• _What you need to do_
Starting at the line that contains "right wrist: (185, 213)" and stopping at the line that contains "nose: (125, 224)", restate each line of the records below exactly. Omit the pictures.

(Records from a data source)
####################
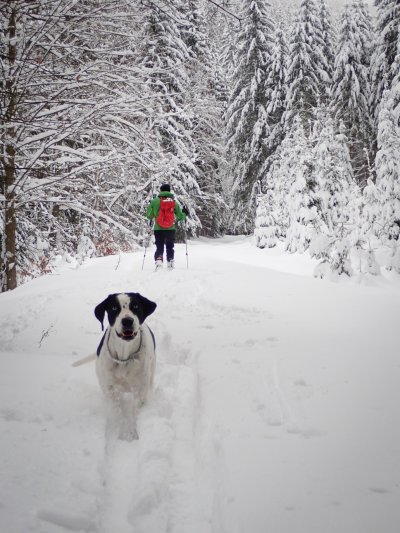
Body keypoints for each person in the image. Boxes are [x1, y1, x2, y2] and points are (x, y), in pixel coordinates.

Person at [146, 184, 186, 269]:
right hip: (170, 228)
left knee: (159, 245)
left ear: (160, 191)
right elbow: (180, 216)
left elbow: (149, 216)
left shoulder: (155, 201)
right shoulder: (173, 202)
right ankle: (170, 261)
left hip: (158, 228)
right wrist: (185, 213)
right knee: (170, 246)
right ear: (169, 191)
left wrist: (151, 207)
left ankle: (159, 259)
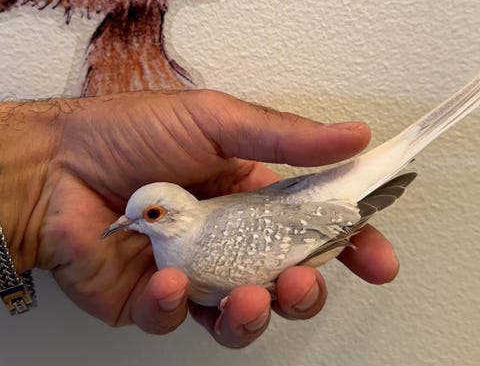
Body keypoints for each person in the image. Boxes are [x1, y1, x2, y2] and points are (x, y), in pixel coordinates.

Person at [0, 88, 399, 348]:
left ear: (171, 214)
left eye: (150, 215)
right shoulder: (182, 252)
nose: (125, 224)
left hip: (310, 209)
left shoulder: (197, 262)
####################
• _Your solution_
right wrist: (185, 213)
right knee: (170, 246)
right ear: (169, 191)
left wrist: (151, 207)
left ankle: (159, 259)
Body keypoints for each person in the image. Boxes are [x1, y1, x2, y2] and points are (x, y), in pixel coordinates.

Person at [0, 88, 399, 348]:
left ear: (171, 214)
left eye: (150, 215)
right shoulder: (182, 252)
nose: (125, 224)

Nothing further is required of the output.